··· Page text ···
Wanted: A new party for Israel’s Arabs
(…) on election day, Arabs will flock to the ballot boxes while the Joint List puts on a display of concern for them. With tribal solidarity playing a big part, and no other alternative available, it is safe to assume the 21st Knesset will continue to leave the Arab sector far behind. Many in the Arab community are disgusted by the Joint List, who they feel does not represent them. Ayman Odeh and those associated with him failed to understand that what concerns the Arab population is its internal social issues. The Joint List members are so preoccupied with Gaza and Ramallah, while we are struggling to make ends meet. Israel’s Arab society is drowning in its internal problems—violence, increasing crime rates and illegal possession of firearms, poor infrastructure and neglect, as well as financial gaps between the Arab and Jewish populations, all of which are on the rise. (…) The Joint List has proven that if we let them lead us, we will only be standing still. If we wish to narrow social gaps, build a better future, and enjoy coexistence, we must abandon this party. The Arab sector desperately needs new political leadership. If certain parties are wise enough to provide an alternative, they would be welcomed by the sane voices in the Arab sector. If those parties took it upon themselves to deal with the issue of minorities in Israel and incorporated Arab representation in the decision-making process, they would earn the votes of the many of us who are just looking for a new party to call home.
Yoseph Haddad, YED, 01.01.19
Zionist Union split can only hurt the Israeli opposition
(…) Gabbay, who in the past has accused leftists of having “forgotten what it is to be Jewish,” apparently forgot the overarching goal of the bloc he purports to lead as head of the largest opposition party in the outgoing Knesset. The center-left must focus on a single goal: replacing the government and saving the country from the series of disasters inflicted on it by the far-right rule headed by the corruption suspect Benjamin Netanyahu. (…) the camp must make every effort to stand strong against Netanyahu and his friends on the new right and the old, just as Livni and former Labor Party Chairman Isaac Herzog did in the 2015 election. (…) Livni may have changed political homes, but since the Sharon government she has professed a clear position, seeking peace with the Palestinians and a liberal democracy at home (…). Giving up a clear opposition figure like Livni does not strengthen the camp running against Netanyahu. (…) In the time remaining before the election, Gabbay and everyone else in the opposition must set aside their self-promotion and dedicate themselves to the enormous and necessary mission of replacing Netanyahu, united behind the leader with the greatest chance of victory. Political unification comes at the price of crushing aspirations and blurring positions, but there is no choice. (…)
Editorial, HAA, 02.01.19
Labor and Meretz should join forces
(…) Labor’s decision on Tuesday to dissolve its alliance with Hatnuah (…) will not change the electoral balance between the Right and the Left any more than Naftali Bennett and Ayelet Shaked’s split from Habayit Hayehudi will. The only one who could potentially do that is Israel Resilience Party leader Benny Gantz, whose party is this election’s great unknown. (…) Tzipi Livni is an impressive politician whose contribution cannot be denied and whose personal road to the peace camp was long and admirable. But as such, its chances of independently passing the 3.25% electoral threshold and surviving politically are slim to none. (…) After its split from Hatnuah, Labor will need a new political alliance if it has any hope of rehabilitating itself after all the latest turmoil and Meretz is the natural choice. Labor leader Avi Gabbay may fear that Meretz is too leftist for him and Meretz Chairwoman Tamar Zandberg, for her part, may be wary of losing the party’s clear line should she team with the far more centrist Labor. But overall, this partnership can only benefit both parties. (…)
···
Work to do
What are the headlines of the opinion pieces in the press excerpts? The data that follows is separate material and has nothing to do with the press excerpts.
··· Entries provided ···
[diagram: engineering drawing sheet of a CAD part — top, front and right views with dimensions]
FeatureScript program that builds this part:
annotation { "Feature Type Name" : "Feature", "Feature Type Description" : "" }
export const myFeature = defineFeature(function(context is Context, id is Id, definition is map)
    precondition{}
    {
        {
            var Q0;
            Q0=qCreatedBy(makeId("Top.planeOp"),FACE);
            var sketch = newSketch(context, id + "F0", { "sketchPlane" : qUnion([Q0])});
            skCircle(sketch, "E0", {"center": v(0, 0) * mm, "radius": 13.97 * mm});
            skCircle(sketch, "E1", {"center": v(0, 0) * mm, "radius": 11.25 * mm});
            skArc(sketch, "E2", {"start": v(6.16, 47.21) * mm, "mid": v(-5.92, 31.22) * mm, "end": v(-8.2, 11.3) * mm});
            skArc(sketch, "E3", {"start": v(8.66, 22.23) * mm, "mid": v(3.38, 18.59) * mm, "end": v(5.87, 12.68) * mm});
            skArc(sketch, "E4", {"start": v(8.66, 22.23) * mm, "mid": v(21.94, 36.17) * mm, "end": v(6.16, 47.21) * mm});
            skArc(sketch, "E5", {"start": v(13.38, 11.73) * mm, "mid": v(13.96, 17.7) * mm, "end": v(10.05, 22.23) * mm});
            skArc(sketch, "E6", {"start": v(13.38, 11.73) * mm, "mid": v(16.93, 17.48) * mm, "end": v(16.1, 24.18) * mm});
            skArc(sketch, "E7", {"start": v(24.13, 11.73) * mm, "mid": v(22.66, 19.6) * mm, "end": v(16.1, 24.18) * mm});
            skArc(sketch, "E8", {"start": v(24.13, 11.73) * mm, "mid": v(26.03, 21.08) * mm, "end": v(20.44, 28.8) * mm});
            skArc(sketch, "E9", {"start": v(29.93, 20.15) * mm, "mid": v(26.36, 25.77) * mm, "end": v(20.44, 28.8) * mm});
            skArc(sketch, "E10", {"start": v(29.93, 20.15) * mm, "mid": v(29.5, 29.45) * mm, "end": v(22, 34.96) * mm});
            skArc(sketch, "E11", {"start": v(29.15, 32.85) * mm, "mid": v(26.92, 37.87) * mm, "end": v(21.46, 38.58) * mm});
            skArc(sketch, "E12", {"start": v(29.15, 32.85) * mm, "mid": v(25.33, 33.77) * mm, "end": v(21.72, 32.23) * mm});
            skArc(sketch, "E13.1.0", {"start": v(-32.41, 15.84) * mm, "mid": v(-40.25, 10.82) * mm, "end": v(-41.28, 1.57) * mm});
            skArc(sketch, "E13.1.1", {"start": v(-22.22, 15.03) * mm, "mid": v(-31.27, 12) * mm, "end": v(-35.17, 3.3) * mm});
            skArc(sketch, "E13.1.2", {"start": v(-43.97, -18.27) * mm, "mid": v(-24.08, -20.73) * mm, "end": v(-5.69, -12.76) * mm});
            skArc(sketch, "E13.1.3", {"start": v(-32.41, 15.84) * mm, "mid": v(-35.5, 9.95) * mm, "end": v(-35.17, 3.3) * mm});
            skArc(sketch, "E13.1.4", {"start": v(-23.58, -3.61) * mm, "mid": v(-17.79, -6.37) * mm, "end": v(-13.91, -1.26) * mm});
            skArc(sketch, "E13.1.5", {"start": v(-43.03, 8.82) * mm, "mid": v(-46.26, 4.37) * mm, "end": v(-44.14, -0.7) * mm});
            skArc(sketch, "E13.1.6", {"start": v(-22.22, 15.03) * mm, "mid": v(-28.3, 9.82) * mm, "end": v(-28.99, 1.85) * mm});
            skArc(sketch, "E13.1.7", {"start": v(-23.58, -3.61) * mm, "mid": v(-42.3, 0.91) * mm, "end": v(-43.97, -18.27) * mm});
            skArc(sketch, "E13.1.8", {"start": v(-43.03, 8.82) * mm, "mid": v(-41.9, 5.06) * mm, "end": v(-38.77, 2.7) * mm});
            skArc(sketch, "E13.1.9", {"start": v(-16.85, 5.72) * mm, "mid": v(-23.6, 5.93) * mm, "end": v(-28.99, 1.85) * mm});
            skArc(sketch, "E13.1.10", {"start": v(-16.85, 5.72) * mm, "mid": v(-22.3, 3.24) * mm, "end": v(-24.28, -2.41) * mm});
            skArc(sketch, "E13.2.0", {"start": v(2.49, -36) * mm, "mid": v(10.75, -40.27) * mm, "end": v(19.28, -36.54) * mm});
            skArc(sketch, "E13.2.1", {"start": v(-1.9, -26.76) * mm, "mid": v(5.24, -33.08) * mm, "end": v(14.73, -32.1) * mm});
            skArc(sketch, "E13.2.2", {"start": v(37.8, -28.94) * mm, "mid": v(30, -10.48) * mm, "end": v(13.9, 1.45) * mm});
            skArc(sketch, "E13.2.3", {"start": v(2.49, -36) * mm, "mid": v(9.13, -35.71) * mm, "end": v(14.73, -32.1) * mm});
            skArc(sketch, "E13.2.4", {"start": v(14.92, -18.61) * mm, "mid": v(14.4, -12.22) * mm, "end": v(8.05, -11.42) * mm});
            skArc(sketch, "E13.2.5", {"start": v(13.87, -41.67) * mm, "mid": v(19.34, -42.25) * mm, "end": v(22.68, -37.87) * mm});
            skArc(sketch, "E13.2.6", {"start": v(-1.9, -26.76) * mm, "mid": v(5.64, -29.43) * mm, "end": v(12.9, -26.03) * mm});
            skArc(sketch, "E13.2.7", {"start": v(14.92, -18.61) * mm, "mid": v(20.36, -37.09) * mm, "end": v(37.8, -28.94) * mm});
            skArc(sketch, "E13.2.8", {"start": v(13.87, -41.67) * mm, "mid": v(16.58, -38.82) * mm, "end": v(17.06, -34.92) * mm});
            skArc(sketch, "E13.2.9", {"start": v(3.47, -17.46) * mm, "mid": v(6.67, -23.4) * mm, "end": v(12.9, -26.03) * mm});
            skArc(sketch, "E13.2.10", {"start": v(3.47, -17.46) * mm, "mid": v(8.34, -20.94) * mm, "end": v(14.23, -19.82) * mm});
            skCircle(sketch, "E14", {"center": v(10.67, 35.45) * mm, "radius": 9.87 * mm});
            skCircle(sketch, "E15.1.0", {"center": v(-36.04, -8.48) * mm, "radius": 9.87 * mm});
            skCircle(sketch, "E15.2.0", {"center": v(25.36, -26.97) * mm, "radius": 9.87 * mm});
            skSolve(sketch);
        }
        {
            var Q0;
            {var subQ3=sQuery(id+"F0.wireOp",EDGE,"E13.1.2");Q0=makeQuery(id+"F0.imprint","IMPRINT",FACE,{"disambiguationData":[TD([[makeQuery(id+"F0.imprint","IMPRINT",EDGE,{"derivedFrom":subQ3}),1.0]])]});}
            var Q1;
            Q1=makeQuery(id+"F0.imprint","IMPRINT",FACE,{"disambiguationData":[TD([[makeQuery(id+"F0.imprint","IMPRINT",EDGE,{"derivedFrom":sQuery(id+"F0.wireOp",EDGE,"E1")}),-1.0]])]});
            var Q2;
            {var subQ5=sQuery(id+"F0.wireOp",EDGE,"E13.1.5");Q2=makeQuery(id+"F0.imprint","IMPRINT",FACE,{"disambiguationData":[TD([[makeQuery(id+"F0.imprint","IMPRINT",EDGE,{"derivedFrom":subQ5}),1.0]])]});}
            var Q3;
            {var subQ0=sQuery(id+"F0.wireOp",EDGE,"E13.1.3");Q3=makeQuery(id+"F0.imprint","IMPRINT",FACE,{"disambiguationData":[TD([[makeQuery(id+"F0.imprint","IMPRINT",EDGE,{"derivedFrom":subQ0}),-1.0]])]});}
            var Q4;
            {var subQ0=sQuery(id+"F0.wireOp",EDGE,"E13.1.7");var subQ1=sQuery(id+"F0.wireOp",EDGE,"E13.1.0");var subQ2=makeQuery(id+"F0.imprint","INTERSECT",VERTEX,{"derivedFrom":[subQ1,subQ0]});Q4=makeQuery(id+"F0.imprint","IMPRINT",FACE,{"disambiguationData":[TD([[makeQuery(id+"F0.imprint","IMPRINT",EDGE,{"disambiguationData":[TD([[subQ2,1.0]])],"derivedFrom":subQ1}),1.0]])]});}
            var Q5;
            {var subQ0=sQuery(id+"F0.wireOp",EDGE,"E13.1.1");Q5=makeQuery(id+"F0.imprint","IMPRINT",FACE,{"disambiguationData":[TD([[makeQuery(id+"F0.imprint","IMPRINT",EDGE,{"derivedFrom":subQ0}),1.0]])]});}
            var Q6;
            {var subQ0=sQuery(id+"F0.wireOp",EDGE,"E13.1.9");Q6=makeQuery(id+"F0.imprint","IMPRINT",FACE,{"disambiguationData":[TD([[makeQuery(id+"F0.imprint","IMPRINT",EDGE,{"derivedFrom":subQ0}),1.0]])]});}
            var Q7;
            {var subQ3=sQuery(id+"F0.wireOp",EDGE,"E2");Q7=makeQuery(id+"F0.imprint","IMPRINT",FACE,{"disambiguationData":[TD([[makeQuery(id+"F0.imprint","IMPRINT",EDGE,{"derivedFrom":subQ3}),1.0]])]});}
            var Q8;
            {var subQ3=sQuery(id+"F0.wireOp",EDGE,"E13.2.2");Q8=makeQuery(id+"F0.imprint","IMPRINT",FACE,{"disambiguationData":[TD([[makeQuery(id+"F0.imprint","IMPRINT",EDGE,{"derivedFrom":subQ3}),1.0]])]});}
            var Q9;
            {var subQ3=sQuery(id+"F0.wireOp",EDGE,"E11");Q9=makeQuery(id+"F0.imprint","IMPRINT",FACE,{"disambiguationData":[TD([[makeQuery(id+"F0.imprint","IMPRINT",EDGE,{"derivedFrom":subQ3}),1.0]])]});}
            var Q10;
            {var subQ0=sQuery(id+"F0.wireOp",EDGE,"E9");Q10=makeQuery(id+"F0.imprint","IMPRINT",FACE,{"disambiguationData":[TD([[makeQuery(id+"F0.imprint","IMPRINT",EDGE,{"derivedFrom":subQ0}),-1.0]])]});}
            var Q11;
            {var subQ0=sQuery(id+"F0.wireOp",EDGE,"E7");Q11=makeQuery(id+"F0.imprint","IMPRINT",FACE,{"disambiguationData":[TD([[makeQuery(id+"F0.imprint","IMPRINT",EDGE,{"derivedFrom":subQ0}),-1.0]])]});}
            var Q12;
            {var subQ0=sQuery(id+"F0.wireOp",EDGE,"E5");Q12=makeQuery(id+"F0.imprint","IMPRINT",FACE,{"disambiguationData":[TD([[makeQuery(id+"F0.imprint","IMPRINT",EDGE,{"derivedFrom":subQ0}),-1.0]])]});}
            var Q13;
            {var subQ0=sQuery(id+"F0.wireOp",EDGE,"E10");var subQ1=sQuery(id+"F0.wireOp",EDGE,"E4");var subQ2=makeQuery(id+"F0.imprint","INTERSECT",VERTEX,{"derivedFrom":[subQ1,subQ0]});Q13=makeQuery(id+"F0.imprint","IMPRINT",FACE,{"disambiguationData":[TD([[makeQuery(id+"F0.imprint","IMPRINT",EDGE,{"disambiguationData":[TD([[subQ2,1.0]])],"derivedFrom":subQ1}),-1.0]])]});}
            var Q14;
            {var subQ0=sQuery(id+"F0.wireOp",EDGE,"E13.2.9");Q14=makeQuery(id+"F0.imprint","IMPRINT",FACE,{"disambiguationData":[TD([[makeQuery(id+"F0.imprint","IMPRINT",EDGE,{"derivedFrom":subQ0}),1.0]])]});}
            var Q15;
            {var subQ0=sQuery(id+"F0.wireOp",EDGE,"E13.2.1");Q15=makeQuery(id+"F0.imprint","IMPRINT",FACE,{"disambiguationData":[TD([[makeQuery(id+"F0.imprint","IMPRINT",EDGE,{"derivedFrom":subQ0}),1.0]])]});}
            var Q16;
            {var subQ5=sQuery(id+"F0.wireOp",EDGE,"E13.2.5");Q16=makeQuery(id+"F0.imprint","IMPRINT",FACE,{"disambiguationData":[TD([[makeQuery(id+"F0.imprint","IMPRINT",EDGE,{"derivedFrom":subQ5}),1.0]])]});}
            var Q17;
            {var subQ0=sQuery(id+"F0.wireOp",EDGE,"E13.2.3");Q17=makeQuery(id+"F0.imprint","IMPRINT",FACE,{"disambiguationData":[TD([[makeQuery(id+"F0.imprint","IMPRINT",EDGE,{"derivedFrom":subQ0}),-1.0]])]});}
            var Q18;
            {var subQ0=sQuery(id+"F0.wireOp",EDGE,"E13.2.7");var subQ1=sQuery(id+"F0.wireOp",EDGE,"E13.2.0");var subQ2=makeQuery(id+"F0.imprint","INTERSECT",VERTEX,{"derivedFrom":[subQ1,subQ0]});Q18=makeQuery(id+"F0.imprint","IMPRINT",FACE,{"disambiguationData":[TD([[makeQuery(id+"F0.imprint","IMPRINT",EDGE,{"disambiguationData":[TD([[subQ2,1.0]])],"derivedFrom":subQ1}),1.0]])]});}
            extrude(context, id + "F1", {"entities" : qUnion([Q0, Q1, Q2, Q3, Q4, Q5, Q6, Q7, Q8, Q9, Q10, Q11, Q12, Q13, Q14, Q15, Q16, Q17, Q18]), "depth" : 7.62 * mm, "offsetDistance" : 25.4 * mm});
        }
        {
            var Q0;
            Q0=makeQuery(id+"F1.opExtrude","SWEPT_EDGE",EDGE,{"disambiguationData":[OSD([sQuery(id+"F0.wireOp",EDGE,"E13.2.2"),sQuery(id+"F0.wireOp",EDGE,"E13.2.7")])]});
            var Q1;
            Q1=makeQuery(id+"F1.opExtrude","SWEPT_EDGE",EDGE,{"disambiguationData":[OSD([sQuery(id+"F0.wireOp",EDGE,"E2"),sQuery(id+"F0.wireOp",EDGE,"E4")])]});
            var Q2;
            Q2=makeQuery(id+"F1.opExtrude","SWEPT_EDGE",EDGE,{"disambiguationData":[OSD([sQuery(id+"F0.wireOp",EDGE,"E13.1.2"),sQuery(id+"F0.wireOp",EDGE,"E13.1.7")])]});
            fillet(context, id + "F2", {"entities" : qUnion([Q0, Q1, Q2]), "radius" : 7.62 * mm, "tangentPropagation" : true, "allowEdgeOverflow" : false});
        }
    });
···
Response to the exercise
- Wanted: A new party for Israel's Arabs
- Zionist Union split can only hurt the Israeli opposition
- Labor and Meretz should join forces